"We used to run on Microsoft 2000 Exchange Server," Kaupp says. "We wanted to host our own email and do some file and print sharing." In the late 1990s that was cutting edge technology, but the automotive industry has moved to the Internet in a big way, according to Kaupp. "The companies are moving everything to the Web, and the Internet is becoming the lifeblood of our business."
One problem with the old environment that made Kaupp consider moving to another operating system was Microsoft's lack of customizability. Every employee needed an online workstation to keep abreast of inventory levels, check upcoming shipments, and communicate by email.

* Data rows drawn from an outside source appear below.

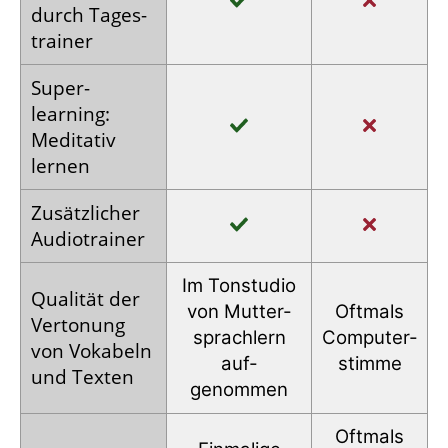
durch Tages­
trainer
Super­
learning:
Meditativ
lernen
Zusätz­licher
Audio­trainer
Im Tonstudio
Qualität der
von Mutter­
Oftmals
Vertonung
sprachlern
Computer­
von Vokabeln
auf­
stimme
und Texten
genommen
Oftmals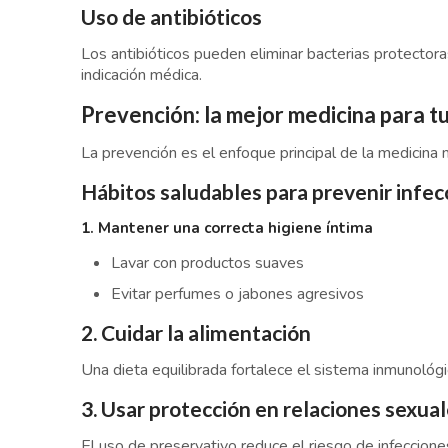
Uso de antibióticos
Los antibióticos pueden eliminar bacterias protector
indicación médica.
Prevención: la mejor medicina para tu
La prevención es el enfoque principal de la medicina
Hábitos saludables para prevenir infec
1. Mantener una correcta higiene íntima
Lavar con productos suaves
Evitar perfumes o jabones agresivos
2. Cuidar la alimentación
Una dieta equilibrada fortalece el sistema inmunológi
3. Usar protección en relaciones sexua
El uso de preservativo reduce el riesgo de infeccione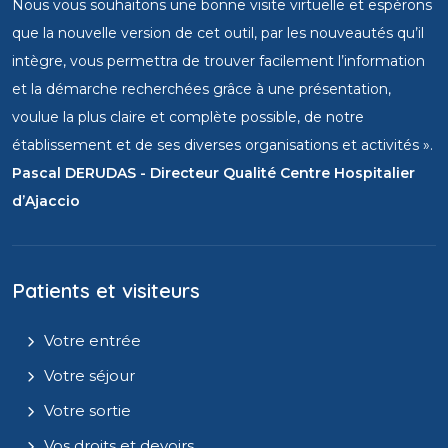
Nous vous souhaitons une bonne visite virtuelle et espérons
que la nouvelle version de cet outil, par les nouveautés qu’il
intègre, vous permettra de trouver facilement l’information
et la démarche recherchées grâce à une présentation,
voulue la plus claire et complète possible, de notre
établissement et de ses diverses organisations et activités ».
Pascal DERUDAS - Directeur Qualité Centre Hospitalier
d’Ajaccio
Patients et visiteurs
Votre entrée
Votre séjour
Votre sortie
Vos droits et devoirs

But Kaupp was having a problem controlling inappropriate Web surfing. "With Microsoft, you had to build a list of places people couldn't go," Kaupp says, and coming up with that list was a hit and miss prospect at best.
There was another challenge. Vermont is a largely rural state, and the dealerships in the Freedom network are miles apart. The network's Jeep showroom alone is 35 miles away from the rest of the dealerships. With a T-1-based WAN, Freedom was paying more than $1,000 a month just to keep that dealership connected to the others.

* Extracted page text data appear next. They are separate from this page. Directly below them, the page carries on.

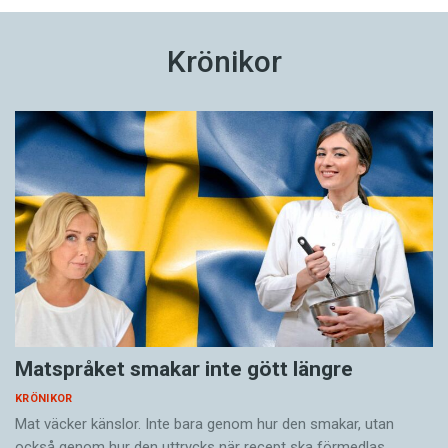
Krönikor
Matspråket smakar inte gött längre
KRÖNIKOR
Mat väcker känslor. Inte bara genom hur den smakar, utan
också genom hur den uttrycks när recept ska förmedlas.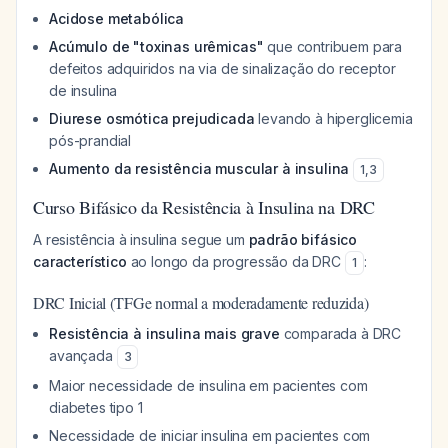
Acidose metabólica
Acúmulo de "toxinas urêmicas"
que contribuem para
defeitos adquiridos na via de sinalização do receptor
de insulina
Diurese osmótica prejudicada
levando à hiperglicemia
pós-prandial
Aumento da resistência muscular à insulina
1
,
3
Curso Bifásico da Resistência à Insulina na DRC
A resistência à insulina segue um
padrão bifásico
característico
ao longo da progressão da DRC
:
1
DRC Inicial (TFGe normal a moderadamente reduzida)
Resistência à insulina mais grave
comparada à DRC
avançada
3
Maior necessidade de insulina em pacientes com
diabetes tipo 1
Necessidade de iniciar insulina em pacientes com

"We wanted to have VPNs available for our owners and managers," Kaupp says. "I talked to the VAR from whom I was buying equipment, and he recommended Linux," in the form of a Nitix server. It seemed to provide the answers Kaupp was looking for. With Nitix, Kaupp found he was able to block employees' access to inappropriate Web sites by allowing access only to sites on the "approved" list. Also, by implementing a point-to-point VPN, Kaupp was able to replace the T-1 service and save Freedom several hundred dollars a month.
In addition to the added security and cost savings, Kaupp likes the simplicity that Nitix affords him. "I can't even put a monitor on this server," he says. "The really nice thing is that the operating system is so small that it's all installed on a chip. You could trip over the power cord and turn it back on and it comes right up. My Microsoft server, to reboot it and get everything started takes 15 to 20 minutes."